> Goals:
a) According to the forum thread, how long was peedee's longest leg?
b) From the forum thread, write out word for word the passage from "On that basis, a" up to and including "up to Calais.".

> Text:
# Alicante to Calais - overnight suggestions



## EuropeanCampers (Mar 28, 2008)

I will be heading from Alicante to Calais and have 5 days/nights to complete the journey.

The plan is to stay off the toll roads and cover roughly a couple of hundred miles each day.

On that basis, a possible route is up to Zaragoza, into France south of Pau on the A23/E7. Up Western france past Bordeaux towards Poitiers, west of Paris past Chartres, Rouen and up to Calais.

Firstly, is this a decent route to take? MH friendly and vaguely interesting?

Secondly, if so, Im looking for overnight suggestions, preferably Aire or freebie parking in the approximate areas of:

Zaragoza
Dax / Magescq
Poitiers
Dreux

Any pointers greatly appreciated.

Thanks.


----------



## GerryD (Sep 20, 2007)

This is the route that we used to use before they built the motorways. Could comfortably get to Alicante from Calais with one overnight stop at a Hostel on the Col du Somport south of Pau.
Gerry


----------



## tonka (Apr 24, 2006)

Did that route twice last year,,,
I assume you gonna go via the somport tunnel..

BUT miss out Pau, it's a pain (well I think so)..

After the somport tunnel you will come to Orloron, then head for Dax and on to Bordeaux..

Check the campsite database, several stopovers on the route including places you mentioned..
There is a newish municipal site at Zarragoza but cant help with an aire. Dax, one listed in database. Poitiers should be in database BUT you cant miss it "Futurscope", lots of parking on the aire there..
There is a very aire at Vendomme and also another just north of Chateaudun at Marboue. 
Dreux ?? cant help and cant say I would want to stop there


----------



## peedee (May 10, 2005)

Just come that way but in reverse except came via Le Mans from Rouen. Perhaps not a quick as via Evereux, Dreux and Chartres but more opportunities to stop at aires.

So in your direction first night Zaragoza Camping Zaragoza, about Eu 21 for the night.

Second night the Aire at Aire sur L'Adour 30 miles north of Pau. 3 euros

Third night Londigny free aire, very quite aire in small village north west of Ruffec just off the D26, no facilities in the village.

Fourth night free aire just outside the village of Le Sap north of Le Mans or 17 miles further on the free aire at Brodie.

Fifth day Calais or if you want to overnight the aire at Le Crotoy. 5 euros.

Longest leg was 235 miles

peedee


----------



## Glengyle (Mar 18, 2007)

Good aire at Chaunay between Angouleme and Poitiers on the N10, has free electricity. Small village, aire in the square in centre.
Another option is Ste Maure de Touraine just south of Tours on N10. No electricity here but free overnight parking just off main street (N10) in town centre (right hand side when travelling north).


----------



## teemyob (Nov 22, 2005)

*overnight*

Hello,

I overnight outside the Police station in Civray.

Civray is a small town/village 5 miles off the N10 South of Poitiers.

Ideal for me. I don't like the rest areas around the N10 and there has been trouble in the past.

You can hear a pin drop in Civray. Nice peaceful market town.

TM


----------



## Hydrocell (Jan 29, 2011)

> Image outline annotation entries:
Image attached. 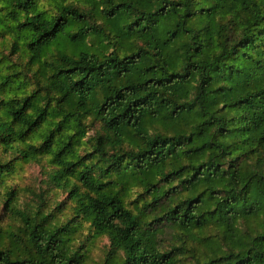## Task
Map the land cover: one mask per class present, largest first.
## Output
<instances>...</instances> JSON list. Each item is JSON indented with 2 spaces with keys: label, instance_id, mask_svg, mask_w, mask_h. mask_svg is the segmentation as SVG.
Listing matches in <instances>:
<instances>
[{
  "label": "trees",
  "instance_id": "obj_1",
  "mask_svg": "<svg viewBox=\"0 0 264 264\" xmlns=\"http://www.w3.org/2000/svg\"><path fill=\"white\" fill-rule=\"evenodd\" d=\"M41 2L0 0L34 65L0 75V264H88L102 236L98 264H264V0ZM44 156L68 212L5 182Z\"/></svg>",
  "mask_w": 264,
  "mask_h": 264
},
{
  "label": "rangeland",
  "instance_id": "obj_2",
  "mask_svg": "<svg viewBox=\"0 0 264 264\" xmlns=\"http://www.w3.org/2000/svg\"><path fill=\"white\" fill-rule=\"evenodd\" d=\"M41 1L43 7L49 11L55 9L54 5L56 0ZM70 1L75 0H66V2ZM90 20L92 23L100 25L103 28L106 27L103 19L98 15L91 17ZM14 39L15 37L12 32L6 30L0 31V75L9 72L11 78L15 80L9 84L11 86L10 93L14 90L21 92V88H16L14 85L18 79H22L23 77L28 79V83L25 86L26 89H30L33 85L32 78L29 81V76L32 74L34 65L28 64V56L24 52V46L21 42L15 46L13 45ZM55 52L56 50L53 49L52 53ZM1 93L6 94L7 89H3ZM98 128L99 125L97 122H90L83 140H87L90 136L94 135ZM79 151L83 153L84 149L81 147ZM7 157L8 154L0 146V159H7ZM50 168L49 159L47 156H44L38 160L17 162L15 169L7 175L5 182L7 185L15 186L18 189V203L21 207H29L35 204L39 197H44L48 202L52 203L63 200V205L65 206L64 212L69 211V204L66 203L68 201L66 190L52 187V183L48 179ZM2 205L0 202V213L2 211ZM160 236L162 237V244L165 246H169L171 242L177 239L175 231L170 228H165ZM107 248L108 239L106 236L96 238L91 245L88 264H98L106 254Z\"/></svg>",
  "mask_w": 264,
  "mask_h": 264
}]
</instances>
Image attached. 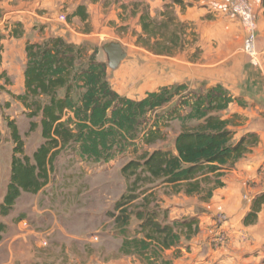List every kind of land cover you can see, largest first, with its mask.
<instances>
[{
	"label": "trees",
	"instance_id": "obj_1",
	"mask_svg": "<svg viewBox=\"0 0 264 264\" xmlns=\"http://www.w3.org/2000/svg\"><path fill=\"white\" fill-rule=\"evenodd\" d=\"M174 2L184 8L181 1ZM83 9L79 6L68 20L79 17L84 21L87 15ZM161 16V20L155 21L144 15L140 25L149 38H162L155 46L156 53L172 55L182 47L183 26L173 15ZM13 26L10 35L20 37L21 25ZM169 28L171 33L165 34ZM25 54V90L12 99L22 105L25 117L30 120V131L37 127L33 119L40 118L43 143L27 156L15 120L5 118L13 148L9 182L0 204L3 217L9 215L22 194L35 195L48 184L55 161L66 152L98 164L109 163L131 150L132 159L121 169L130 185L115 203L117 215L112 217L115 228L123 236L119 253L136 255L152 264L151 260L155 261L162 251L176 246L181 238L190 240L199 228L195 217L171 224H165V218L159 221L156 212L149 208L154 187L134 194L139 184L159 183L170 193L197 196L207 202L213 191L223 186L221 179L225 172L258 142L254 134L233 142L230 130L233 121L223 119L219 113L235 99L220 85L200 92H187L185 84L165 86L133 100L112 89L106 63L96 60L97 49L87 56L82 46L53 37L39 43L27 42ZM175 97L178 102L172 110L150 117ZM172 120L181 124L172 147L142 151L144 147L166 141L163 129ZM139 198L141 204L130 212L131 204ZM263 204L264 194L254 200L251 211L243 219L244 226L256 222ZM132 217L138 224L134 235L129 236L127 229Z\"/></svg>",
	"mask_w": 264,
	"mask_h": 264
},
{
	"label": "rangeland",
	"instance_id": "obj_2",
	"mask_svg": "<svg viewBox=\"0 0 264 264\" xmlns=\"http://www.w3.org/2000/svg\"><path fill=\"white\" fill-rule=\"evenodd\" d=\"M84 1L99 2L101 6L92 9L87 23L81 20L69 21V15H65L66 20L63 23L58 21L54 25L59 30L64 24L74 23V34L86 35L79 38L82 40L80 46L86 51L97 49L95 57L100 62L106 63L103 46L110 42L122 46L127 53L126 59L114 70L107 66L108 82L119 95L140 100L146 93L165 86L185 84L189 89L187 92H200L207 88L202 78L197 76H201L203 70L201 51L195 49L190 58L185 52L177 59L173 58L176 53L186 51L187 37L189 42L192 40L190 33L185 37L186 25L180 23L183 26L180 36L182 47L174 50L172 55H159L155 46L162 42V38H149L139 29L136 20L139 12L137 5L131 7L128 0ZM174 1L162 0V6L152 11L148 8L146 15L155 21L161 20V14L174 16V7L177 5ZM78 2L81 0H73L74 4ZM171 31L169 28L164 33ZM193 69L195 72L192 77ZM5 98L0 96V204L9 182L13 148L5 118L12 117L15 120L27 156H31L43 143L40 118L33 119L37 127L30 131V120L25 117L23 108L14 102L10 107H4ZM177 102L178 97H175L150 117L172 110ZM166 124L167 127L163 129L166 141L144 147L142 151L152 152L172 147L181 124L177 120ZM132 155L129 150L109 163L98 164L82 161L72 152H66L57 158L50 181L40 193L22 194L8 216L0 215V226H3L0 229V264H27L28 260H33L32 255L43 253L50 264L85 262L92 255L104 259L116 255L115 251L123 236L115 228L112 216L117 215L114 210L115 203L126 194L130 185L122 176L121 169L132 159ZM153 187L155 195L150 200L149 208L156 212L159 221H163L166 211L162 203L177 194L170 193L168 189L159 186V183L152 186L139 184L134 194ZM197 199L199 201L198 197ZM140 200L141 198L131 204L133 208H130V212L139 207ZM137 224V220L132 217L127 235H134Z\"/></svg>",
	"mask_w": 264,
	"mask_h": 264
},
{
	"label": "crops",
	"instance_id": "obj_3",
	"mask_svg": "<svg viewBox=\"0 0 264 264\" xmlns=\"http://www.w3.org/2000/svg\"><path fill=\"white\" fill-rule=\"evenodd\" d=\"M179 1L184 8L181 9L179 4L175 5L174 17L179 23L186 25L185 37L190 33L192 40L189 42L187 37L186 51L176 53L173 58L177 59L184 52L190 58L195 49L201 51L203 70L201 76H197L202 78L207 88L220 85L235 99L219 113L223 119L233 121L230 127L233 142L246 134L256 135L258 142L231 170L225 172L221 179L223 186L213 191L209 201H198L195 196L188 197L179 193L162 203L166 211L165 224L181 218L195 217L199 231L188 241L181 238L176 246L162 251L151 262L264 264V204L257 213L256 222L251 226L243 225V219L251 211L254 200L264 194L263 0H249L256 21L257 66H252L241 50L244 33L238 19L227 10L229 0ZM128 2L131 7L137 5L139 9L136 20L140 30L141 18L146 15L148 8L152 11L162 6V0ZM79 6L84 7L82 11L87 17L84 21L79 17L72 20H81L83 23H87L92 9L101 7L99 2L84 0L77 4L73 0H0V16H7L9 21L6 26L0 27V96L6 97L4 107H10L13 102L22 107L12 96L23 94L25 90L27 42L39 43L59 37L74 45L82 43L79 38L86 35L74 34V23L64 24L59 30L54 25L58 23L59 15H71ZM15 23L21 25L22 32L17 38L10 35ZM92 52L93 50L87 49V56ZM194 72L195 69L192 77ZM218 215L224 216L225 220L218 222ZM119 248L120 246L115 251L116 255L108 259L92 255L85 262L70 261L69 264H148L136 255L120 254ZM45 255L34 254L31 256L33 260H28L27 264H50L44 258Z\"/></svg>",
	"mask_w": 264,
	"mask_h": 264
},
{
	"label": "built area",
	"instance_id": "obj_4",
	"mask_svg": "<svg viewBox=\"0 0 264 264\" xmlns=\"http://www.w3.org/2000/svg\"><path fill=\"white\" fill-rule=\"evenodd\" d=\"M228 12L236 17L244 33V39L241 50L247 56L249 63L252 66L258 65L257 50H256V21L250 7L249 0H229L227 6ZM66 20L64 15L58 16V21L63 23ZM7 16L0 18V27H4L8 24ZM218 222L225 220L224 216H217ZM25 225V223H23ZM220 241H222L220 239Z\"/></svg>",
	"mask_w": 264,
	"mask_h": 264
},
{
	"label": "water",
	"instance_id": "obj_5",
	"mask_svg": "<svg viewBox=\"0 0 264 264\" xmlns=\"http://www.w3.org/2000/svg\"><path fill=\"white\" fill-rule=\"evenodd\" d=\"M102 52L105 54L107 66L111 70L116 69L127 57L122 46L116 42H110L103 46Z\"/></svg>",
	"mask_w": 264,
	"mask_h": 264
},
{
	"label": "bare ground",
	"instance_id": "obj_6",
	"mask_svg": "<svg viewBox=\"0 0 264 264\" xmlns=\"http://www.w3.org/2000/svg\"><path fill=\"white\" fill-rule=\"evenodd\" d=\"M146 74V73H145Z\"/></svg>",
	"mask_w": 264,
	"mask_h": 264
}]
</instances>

> Answers for this exercise:
a) 235 miles

b)
On that basis, a possible route is up to Zaragoza, into France south of Pau on the A23/E7. Up Western france past Bordeaux towards Poitiers, west of Paris past Chartres, Rouen and up to Calais.